Texto de partida
- - - - -

El pasado domingo 3 de julio, coincidiendo con un pico de altas temperaturas, agentes forestales de la Comarca de Alcalá detectaron la presencia de decenas de peces muertos flotando en las aguas de río Henares a su paso por la presa situada a la altura de la Ciudad Deportiva de El Val.

Siguiendo con los protocolos establecidos para estos casos, miembros del Servicio de Protección de la Naturaleza de la Guardia Civil (SEPRONA) se personaron en el lugar para proceder a la toma de muestras de agua que actualmente están siendo analizadas por parte de los servicios de la Confederación Hidrográfica del Tajo. Además del área señalada, los agentes de ambos cuerpos realizaron un pormenorizado recorrido por otras zonas aledañas al cauce del Henares, tanto el domingo como el lunes, no encontrando más concentraciones de peces muertos.

- - - - -

Material proporcionado

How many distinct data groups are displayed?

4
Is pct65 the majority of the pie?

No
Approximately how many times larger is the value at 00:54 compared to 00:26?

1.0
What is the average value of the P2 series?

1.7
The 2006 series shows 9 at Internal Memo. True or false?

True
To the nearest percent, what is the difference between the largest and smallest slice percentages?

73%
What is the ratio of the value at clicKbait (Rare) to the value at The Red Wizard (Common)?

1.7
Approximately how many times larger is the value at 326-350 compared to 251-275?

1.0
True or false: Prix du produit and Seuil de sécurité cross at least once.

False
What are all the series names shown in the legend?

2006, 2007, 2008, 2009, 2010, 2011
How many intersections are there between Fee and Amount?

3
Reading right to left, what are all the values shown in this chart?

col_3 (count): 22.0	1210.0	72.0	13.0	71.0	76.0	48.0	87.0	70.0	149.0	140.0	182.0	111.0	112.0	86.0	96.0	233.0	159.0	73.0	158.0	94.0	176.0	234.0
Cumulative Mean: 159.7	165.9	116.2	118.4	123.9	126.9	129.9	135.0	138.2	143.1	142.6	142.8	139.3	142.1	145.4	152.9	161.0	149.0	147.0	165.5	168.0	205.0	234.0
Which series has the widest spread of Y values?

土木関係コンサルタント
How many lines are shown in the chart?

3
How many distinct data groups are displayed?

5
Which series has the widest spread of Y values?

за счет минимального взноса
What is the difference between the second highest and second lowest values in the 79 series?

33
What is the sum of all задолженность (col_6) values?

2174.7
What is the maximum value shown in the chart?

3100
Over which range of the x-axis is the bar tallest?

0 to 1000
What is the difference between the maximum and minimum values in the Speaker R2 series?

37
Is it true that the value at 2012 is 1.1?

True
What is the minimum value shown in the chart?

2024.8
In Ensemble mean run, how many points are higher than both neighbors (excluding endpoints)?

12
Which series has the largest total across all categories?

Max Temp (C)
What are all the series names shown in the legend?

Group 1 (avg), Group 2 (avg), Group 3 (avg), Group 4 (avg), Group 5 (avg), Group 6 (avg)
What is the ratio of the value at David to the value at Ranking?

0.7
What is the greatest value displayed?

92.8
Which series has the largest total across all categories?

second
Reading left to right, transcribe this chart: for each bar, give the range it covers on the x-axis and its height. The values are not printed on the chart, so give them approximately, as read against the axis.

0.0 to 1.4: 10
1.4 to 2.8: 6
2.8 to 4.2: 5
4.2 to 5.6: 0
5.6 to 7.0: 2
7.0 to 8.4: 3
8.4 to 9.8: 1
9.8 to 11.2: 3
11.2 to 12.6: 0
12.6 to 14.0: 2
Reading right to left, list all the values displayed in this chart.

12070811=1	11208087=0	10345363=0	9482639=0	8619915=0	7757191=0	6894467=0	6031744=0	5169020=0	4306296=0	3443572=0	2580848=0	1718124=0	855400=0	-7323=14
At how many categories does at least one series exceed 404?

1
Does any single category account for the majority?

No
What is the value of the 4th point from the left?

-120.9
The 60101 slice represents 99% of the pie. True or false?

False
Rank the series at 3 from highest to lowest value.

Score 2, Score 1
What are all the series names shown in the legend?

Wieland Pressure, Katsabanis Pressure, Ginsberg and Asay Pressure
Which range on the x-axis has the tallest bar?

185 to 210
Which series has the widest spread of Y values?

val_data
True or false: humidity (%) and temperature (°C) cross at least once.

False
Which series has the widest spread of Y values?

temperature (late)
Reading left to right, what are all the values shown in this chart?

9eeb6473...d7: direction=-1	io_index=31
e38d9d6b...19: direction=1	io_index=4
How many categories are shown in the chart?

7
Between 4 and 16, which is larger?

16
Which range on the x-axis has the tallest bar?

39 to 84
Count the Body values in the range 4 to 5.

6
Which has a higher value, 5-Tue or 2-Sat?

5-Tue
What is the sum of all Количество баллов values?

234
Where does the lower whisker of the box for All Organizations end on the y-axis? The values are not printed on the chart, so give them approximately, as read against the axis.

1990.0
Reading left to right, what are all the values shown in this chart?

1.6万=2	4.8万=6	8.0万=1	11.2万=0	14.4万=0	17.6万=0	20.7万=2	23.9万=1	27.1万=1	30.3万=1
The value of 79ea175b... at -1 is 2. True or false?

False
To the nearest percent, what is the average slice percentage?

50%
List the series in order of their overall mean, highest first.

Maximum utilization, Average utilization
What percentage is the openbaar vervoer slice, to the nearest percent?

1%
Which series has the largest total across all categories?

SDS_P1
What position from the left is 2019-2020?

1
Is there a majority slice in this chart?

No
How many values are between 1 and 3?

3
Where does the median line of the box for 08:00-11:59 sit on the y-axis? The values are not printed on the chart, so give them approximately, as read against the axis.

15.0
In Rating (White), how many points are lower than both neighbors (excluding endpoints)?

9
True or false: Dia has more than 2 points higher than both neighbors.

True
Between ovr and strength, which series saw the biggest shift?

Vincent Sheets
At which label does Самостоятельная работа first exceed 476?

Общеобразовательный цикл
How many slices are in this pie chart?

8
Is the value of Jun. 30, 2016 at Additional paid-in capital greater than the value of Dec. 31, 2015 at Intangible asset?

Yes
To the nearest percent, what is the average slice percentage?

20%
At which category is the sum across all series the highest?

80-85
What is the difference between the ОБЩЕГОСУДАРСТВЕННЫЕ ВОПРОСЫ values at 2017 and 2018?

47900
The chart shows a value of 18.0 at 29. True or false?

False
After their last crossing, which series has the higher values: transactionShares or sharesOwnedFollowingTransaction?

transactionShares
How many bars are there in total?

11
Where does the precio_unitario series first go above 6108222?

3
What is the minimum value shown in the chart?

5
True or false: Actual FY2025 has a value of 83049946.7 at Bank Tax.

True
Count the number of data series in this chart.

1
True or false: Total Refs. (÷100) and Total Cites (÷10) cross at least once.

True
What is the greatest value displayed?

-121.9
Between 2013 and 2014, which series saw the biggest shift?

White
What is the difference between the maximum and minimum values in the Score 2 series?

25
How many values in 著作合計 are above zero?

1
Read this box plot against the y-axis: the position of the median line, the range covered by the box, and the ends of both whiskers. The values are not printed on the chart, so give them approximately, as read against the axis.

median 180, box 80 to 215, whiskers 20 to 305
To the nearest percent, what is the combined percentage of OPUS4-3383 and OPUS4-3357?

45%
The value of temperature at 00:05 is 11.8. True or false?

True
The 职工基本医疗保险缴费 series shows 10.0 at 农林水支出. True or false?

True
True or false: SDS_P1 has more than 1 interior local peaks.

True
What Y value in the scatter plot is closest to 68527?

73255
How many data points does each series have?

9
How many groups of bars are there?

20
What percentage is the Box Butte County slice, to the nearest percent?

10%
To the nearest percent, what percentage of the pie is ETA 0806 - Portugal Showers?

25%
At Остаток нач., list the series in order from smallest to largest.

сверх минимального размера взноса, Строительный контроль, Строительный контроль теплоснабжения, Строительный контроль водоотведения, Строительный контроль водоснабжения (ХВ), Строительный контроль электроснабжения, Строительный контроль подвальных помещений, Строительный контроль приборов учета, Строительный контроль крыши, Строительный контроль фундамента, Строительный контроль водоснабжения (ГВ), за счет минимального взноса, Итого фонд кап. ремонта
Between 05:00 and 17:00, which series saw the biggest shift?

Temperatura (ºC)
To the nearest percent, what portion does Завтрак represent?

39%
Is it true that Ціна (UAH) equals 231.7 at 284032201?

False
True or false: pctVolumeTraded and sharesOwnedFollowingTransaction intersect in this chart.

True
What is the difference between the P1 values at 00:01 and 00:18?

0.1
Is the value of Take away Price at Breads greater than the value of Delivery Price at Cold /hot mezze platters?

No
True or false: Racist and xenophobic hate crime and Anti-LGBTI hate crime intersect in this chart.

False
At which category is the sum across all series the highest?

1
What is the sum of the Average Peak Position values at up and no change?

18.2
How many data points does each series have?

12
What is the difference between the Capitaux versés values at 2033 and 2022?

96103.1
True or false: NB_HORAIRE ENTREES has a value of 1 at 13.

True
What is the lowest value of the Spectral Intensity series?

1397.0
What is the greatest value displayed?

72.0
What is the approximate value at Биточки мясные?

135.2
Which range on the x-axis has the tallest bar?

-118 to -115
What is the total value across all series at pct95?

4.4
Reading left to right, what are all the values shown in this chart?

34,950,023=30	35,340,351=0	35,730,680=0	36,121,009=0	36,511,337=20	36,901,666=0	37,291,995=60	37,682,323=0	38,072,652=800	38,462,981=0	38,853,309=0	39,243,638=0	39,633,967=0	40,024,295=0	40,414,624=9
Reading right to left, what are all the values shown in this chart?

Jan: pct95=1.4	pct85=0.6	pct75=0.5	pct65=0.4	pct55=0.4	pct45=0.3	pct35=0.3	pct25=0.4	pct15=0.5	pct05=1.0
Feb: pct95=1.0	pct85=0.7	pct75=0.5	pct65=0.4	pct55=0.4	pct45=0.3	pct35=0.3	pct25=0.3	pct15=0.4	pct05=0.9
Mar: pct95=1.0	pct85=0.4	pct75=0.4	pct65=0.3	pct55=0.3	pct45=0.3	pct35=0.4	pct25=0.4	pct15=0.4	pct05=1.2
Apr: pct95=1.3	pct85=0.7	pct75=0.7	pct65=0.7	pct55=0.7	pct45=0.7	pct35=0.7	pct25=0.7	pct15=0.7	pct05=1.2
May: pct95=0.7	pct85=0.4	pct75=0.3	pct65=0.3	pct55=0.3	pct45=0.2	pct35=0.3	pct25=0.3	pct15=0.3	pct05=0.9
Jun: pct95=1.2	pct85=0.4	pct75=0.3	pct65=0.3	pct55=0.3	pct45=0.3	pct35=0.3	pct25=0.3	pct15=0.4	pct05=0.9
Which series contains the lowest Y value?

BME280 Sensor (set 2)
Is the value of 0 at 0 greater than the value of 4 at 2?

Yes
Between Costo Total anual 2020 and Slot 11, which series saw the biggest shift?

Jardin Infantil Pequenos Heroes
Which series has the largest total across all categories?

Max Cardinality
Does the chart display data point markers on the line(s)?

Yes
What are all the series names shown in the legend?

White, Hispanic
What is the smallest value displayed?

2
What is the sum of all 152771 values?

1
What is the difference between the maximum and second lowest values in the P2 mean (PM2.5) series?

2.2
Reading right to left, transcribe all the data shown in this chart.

- - - - -

Encargo de trabajo 1
Cita del texto sobre los peces muertos en el Henares el fragmento que va desde "El pasado domingo" hasta "de peces muertos.", ambos incluidos.
Encargo de trabajo 2
Según el texto sobre los peces muertos en el Henares, ¿qué servicios están analizando las muestras de agua?

Solución desarrollada 1
El pasado domingo 3 de julio, coincidiendo con un pico de altas temperaturas, agentes forestales de la Comarca de Alcalá detectaron la presencia de decenas de peces muertos flotando en las aguas de río Henares a su paso por la presa situada a la altura de la Ciudad Deportiva de El Val.

Siguiendo con los protocolos establecidos para estos casos, miembros del Servicio de Protección de la Naturaleza de la Guardia Civil (SEPRONA) se personaron en el lugar para proceder a la toma de muestras de agua que actualmente están siendo analizadas por parte de los servicios de la Confederación Hidrográfica del Tajo. Además del área señalada, los agentes de ambos cuerpos realizaron un pormenorizado recorrido por otras zonas aledañas al cauce del Henares, tanto el domingo como el lunes, no encontrando más concentraciones de peces muertos.

Solución desarrollada 2
Los servicios de la Confederación Hidrográfica del Tajo.